AIM OF THE EXERCISE: Line by line, repeat the data below exactly, beginning at the first line and ending at the line with "лет играешь в игры?". Omit pictures.

————

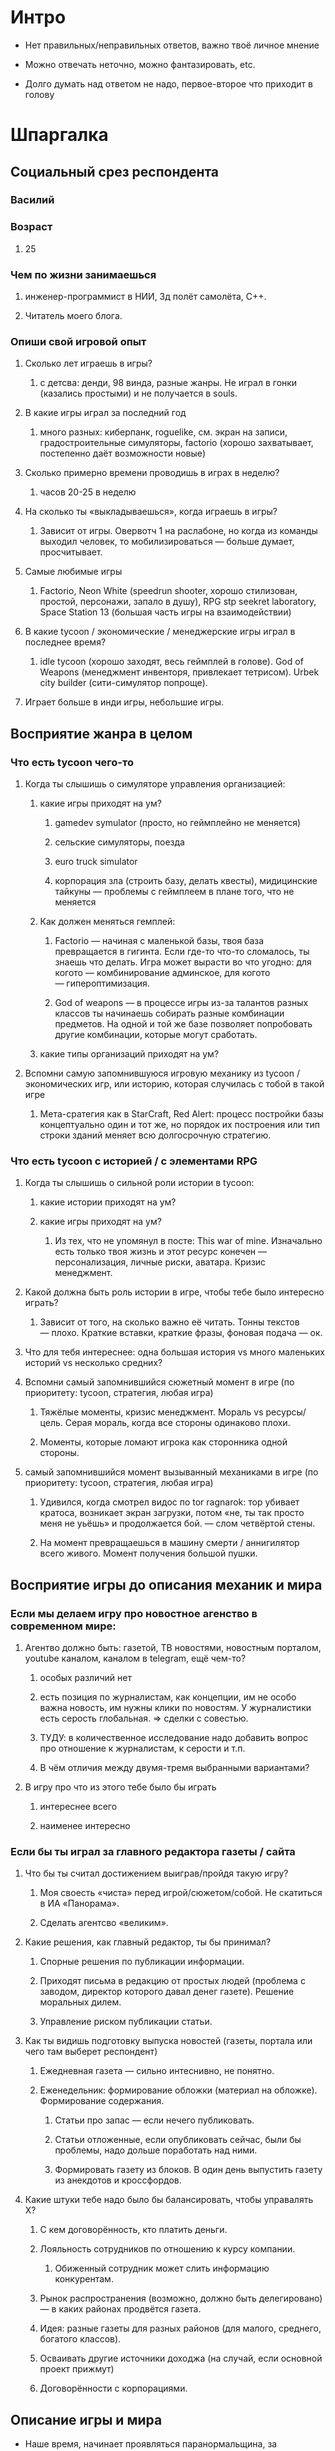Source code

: 

* Интро

- Нет правильных/неправильных ответов, важно твоё личное мнение

- Можно отвечать неточно, можно фантазировать, etc.

- Долго думать над ответом не надо, первое-второе что приходит в голову

* Шпаргалка

** Социальный срез респондента

*** Василий

*** Возраст

**** 25

*** Чем по жизни занимаешься

**** инженер-программист в НИИ, 3д полёт самолёта, C++.

**** Читатель моего блога.

*** Опиши свой игровой опыт

**** Сколько лет играешь в игры?

***** с детсва: денди, 98 винда, разные жанры. Не играл в гонки (казались простыми) и не получается в souls.

**** В какие игры играл за последний год

***** много разных: киберпанк, roguelike, см. экран на записи, градостроительные симуляторы, factorio (хорошо захватывает, постепенно даёт возможности новые)

**** Сколько примерно времени проводишь в играх в неделю?

***** часов 20-25 в неделю

**** На сколько ты «выкладываешься», когда играешь в игры?

***** Зависит от игры. Овервотч 1 на раслабоне, но когда из команды выходил человек, то мобилизироваться — больше думает, просчитывает.

**** Самые любимые игры

***** Factorio, Neon White (speedrun shooter, хорошо стилизован, простой, персонажи, запало в душу), RPG stp seekret laboratory, Space Station 13 (большая часть игры на взаимодействии)

**** В какие tycoon / экономические / менеджерские игры играл в последнее время?

***** idle tycoon (хорошо заходят, весь геймплей в голове). God of Weapons (менеджмент инвенторя, привлекает тетрисом). Urbek city builder (сити-симулятор попроще).

**** Играет больше в инди игры, небольшие игры.


** Восприятие жанра в целом

*** Что есть tycoon чего-то

**** Когда ты слышишь о симуляторе управления организацией:

***** какие игры приходят на ум?

****** gamedev symulator (просто, но геймплейно не меняется)

****** сельские симуляторы, поезда

****** euro truck simulator

****** корпорация зла (строить базу, делать квесты), мидицинские тайкуны — проблемы с геймплеем в плане того, что не меняется

***** Как должен меняться гемплей:

****** Factorio — начиная с маленькой базы, твоя база превращается в гигинта. Если где-то что-то сломалось, ты знаешь что делать. Игра может вырасти во что угодно: для когото — комбинирование админское, для когото — гипероптимизация.

****** God of weapons — в процессе игры из-за талантов разных классов ты начинаешь собирать разные комбинации предметов. На одной и той же базе позволяет попробовать другие комбинации, которые могут сработать.
***** какие типы организаций приходят на ум?

**** Вспомни самую запомнившуюся игровую механику из tycoon / экономических игр, или историю, которая случилась с тобой в такой игре

***** Мета-сратегия как в StarCraft, Red Alert: процесс постройки базы концептуально один и тот же, но порядок их построения или тип строки зданий меняет всю долгосрочную стратегию.

*** Что есть tycoon с историей / с элементами RPG

**** Когда ты слышишь о сильной роли истории в tycoon:

***** какие истории приходят на ум?

***** какие игры приходят на ум?

****** Из тех, что не упомянул в посте: This war of mine. Изначально есть только твоя жизнь и этот ресурс конечен — персонализация, личные риски, аватара. Кризис менеджмент.
**** Какой должна быть роль истории в игре, чтобы тебе было интересно играть?
***** Зависит от того, на сколько важно её читать. Тонны текстов — плохо. Краткие вставки, краткие фразы, фоновая подача — ок.

**** Что для тебя интереснее: одна большая история vs много маленьких историй vs несколько средних?

**** Вспомни самый запомнившийся сюжетный момент в игре (по приоритету: tycoon, стратегия, любая игра)

***** Тяжёлые моменты, кризис менеджмент. Мораль vs ресурсы/цель. Серая мораль, когда все стороны одинаково плохи.

***** Моменты, которые ломают игрока как сторонника одной стороны.

**** самый запомнившийся момент вызыванный механиками в игре (по приоритету: tycoon, стратегия, любая игра)

***** Удивился, когда смотрел видос по tor ragnarok: тор убивает кратоса, возникает экран загрузки, потом «не, ты так просто меня не уьёшь» и продолжается бой. — слом четвёртой стены.

***** На момент превращаешься в машину смерти / аннигилятор всего живого. Момент получения большой пушки.
** Восприятие игры до описания механик и мира

*** Если мы делаем игру про новостное агенство в современном мире:

**** Агентво должно быть: газетой, ТВ новостями, новостным порталом, youtube каналом, каналом в telegram, ещё чем-то?

****** особых различий нет

****** есть позиция по журналистам, как концепции, им не особо важна новость, им нужны клики по новостям. У журналистики есть серость глобальная. => сделки с совестью.

****** ТУДУ: в количественное исследование надо добавить вопрос про отношение к журналистам, к серости и т.п.

***** В чём отличия между двумя-тремя выбранными вариантами?

**** В игру про что из этого тебе было бы играть

***** интереснее всего

***** наименее интересно

*** Если бы ты играл за главного редактора газеты / сайта

**** Что бы ты считал достижением выиграв/пройдя такую игру?

***** Моя своесть «чиста» перед игрой/сюжетом/собой. Не скатиться в ИА «Панорама».

***** Сделать агентсво «великим».

**** Какие решения, как главный редактор, ты бы принимал?

***** Спорные решения по публикации информации.

***** Приходят письма в редакцию от простых людей (проблема с заводом, директор которого давал денег газете). Решение моральных дилем.

***** Управление риском публикации статьи.

**** Как ты видишь подготовку выпуска новостей (газеты, портала или чего там выберет респондент)

***** Ежедневная газета — сильно интеснивно, не понятно.

***** Еженедельник: формирование обложки (материал на обложке). Формирование содержания.

****** Статьи про запас — если нечего публиковать.

****** Статьи отложенные, если опубликовать сейчас, были бы проблемы, надо дольше поработать над ними.

****** Формировать газету из блоков. В один день выпустить газету из анекдотов и кроссфордов.

**** Какие штуки тебе надо было бы балансировать, чтобы управалять Х?

***** С кем договорённость, кто платить деньги.

***** Лояльность сотрудников по отношению к курсу компании.

****** Обиженный сотрудник может слить информацию конкурентам.

***** Рынок распространения (возможно, должно быть делегировано) — в каких районах продвётся газета.

***** Идея: разные газеты для разных районов (для малого, среднего, богатого классов).

***** Осваивать другие источники доходжа (на случай, если основной проект прижмут)

***** Договорённости с корпорациями.

** Описание игры и мира

- Наше время, начинает проявляться паранормальщина, за паранормальные способности обычно плата выше, чем за преимущества, общество и институты шатаются (ака 90-ые)

- Паранормальщина: мир слабых героев, артефакты дают небольшие силы, но влияют на ментальное и физическое здоровье, чем больше люди верят во что-то, тем оно сильнее

- Референсы: X-Files, American Gods, Marvel's Netflix television series, Gotham TV series, Happy!

- Главный цикл: ->investigate->publish->adapt->

- Механики: отправляешь репортёров на задания за исторями (артефактами, компроматом, новыми сотрудниками), выбираешь о чём и как рассказывать в новостях, изменяешь мнение общества о разных штуках, популярность газеты в разных районах города, отношение корпораций к газете, страдаешь от последствий всего этого.

** Восприятие игры после описания механик и мира

**** В современно мире в интернете можно «легко» удалить информацию (если всё контролируется), а вот с газатами это сложнее — физические носители.

**** Увидеть истории о героях, ака цепочки историй. Можно хейтить их в газете или помогать и влиять на героев. Менять мнение людей о героях.

**** Ассоциации героев.

*** Что из описания выглядит для тебя не ясно или не интересно?

**** всё ок, звучит достаточно интересно.

**** Может быть нудновато делать одно и тоже (верстать газету), надо оптимизировать/делегировать/автоматизировать в прогрессе игры.

**** Расставлять самому статьи — не обязанность начальника.

*** Что я забыл упомянуть, что могло бы сделать игру или мир интереснее?

**** Концептуальная проблема: герои имеющие разнообрзаные способности — описать всё это механиками или текстом может быт сложно.

**** Сложно понять геймплейные приоритеты.

*** Какие похожие игры приходят тебя на ум?

**** Papers please, This Is The Police,

**** Twich integration: пользователи чата появляются в игре в виде ников героев. Можно развить для чата как игру «против» стримера, когда чат управляет поведением NPC.

*** Предложи пару интересных заголовков для репортажей в такой игре

**** Герой Х терроризирует город

**** Два «суперзлодея» дерутся...

**** Проведён суд над злодем/линчевателем

**** Правительство подготовило закон о регулировании действий героев

**** Объединять всё вокруг газеты неправильно, можно писать опровержения на статьи конкурентов.

**** идея сюжета: письмо в газету, где первыми буквами написано HELP ME, или зашифрованная угроза.

*** Перечисли качества истории/историй для такой игры короткими определениями (весёлая, реалистичная, быстрая, глубокая, etc)

**** Радостный супергероик (этот ближе): СЕНСАЦИОННЫЕ (капсом), важные (полгорода разрушено, надо писать обязательно).

**** Мрачный супергероик

*** Какие особенные (специфические) решения тебе бы пришлось принимать, будучи редактором в таком мире?

**** выбор общего подхода к оформлению материалов (настрой, качество)

**** баланс интересов акторов

**** надо рассказывать истории простых людей

**** следить за журналистами, осведомителями (!)

**** хайринг

**** с кем дружить / с кем не дружить

*** Как твои решения как редактора влияли бы на

**** внешний мир

**** организацию

*** Как бы проходил твой «игровой день»?

**** не в день, когда выходит газета:

***** раздача указаний

***** приём результатов от журналистов

***** найм

***** решение вопросов, связанных со сторонними заработками

***** случайные события (герой в окно)

***** сбор вариантов новостей

***** обшщение с начальствами (если я главный редактор, то надо мной есть владелец), если я независимвй, то надо ходить к другим акторам.

***** !Идея: разбить день на интервалы, вечерний интервал — социальная активность, надо выбирать куда идёшь, с кем общаешься.

***** Можно нанять службу безопасности, чтобы превратить издание в бункер и писать о чём угодно.
*** Что должно меняться между подходами к игре / сессиями, что бы ты хотел возвращаться и начинать игру сначала?
**** Городское агенство — какие герои повяляются в большинстве (вариации разных акторов). Разные варинаты городов (готэм, город лицемеров, позитивный город).
**** Прокачка газеты: город, райлон, страна, планета — нужен другой подход. Нужно становиться влиятельной силой. Стать мегакорпорацией.

*** Никогда не делайте в этой игре вот так...

**** не запрещайте сообществу творить

***** Надо быть комиьюнити френдли, steam workshop, моды, подтягивать в игру штуки от сообщества. Как в игре про 4 дварфов, где они фармят рандомные тунели.

***** Если по пути plague inc. то можно продавать новые сценарии.

*** Чисто ради меня, сделайте в этой игре вот эту крутую штуку...

**** проработайте как у Baldur Gate: мелкие штуки, которые сложно встретить, но они важны и есть — дают глубину.

**** от респондента: добавить возможность сделать фокусировки газеты на новостях про конкретного актора (героя), собрать досье на героя (!)

*** Чисто ради меня, сделайте вот такую историю...

**** про волшебника (Джоржи из Papers Please), которые летает на воздушном шарике и колдует салюты. А на самом деле он ... (тут глубино).

*** Я бы купил эту игру, если бы в ней было...

**** возможность превратить героя в злодея, а злодея в героя чисто новостями.

*** Я бы решил попробовать демо / спиратить, если бы в ней было...

**** если есть демо — это вин. В идеале до релиза.

**** хорошие геймплейные скриншоты. Чтобы был понятен геймплей.

**** Если бы при просмотре на сайте были видны «приколюхи», например, скрин «как герой превращается в злодея».

** Ретроспективные вопросы

*** Сложившаяся картина игры выглядит интересной для тебя?

**** хороший концепт, который можно развернуть в разные стороны

**** plague inc. с другим интерфейсом — скучно.

**** у проекта должнен быть финиш (не возвращать игроков в игру чрезмерной силой), прошли, получили все ачивки, отложили. Явная завершённость, понимание «я прошёл игру».

*** Было бы интересно узнать больше о мире игры?

**** Намеренно — не очень, базово мир будет состоять из геров, меня, «общества в вакууме», корпораций и всё.

**** Глубина будет важна на том уровне, на котором влияет на геймплей.

**** Лор должен быть важен для геймплея.

*** У тебя есть знакомые, которым ты бы порекомендовал такую игру?

**** да, наверно

**** зайдёт стримерам с твич интеграцией (aka, shadow of doubts — посмотреть)

**** подтягивание друзей из стима (по никам)

*** Если бы ты играл в игру совместно с кем-то

**** Кто бы это мог быть?

**** Какую роль бы ты ему/ей дал?

**** Как бы вы взаимодействовали?

***** Возглавить одну из фракций, стать героем, стать злодеем, создать свою фракцию, а редактор помогает или мешает. Условие победы — победа над общим противником.

***** В рамках одгного агенства разделить задачи, без паузы, на скорость.

***** Как игру спидранить?

*** Любые твои соображения после разговора

**** Есть идея, она хорошая, но это только идея, ей надо придать форму. Варинатов придачи формы сильно больше и это не то, что можно обдумать в голове.

**** Думает написать свою игру, в которой будут объеденены в одном мире восточные и западные комиксы (маги, герои, etc).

————

RESULT OF THE TASK:
Source code

: 

* Интро

- Нет правильных/неправильных ответов, важно твоё личное мнение

- Можно отвечать неточно, можно фантазировать, etc.

- Долго думать над ответом не надо, первое-второе что приходит в голову

* Шпаргалка

** Социальный срез респондента

*** Василий

*** Возраст

**** 25

*** Чем по жизни занимаешься

**** инженер-программист в НИИ, 3д полёт самолёта, C++.

**** Читатель моего блога.

*** Опиши свой игровой опыт

**** Сколько лет играешь в игры?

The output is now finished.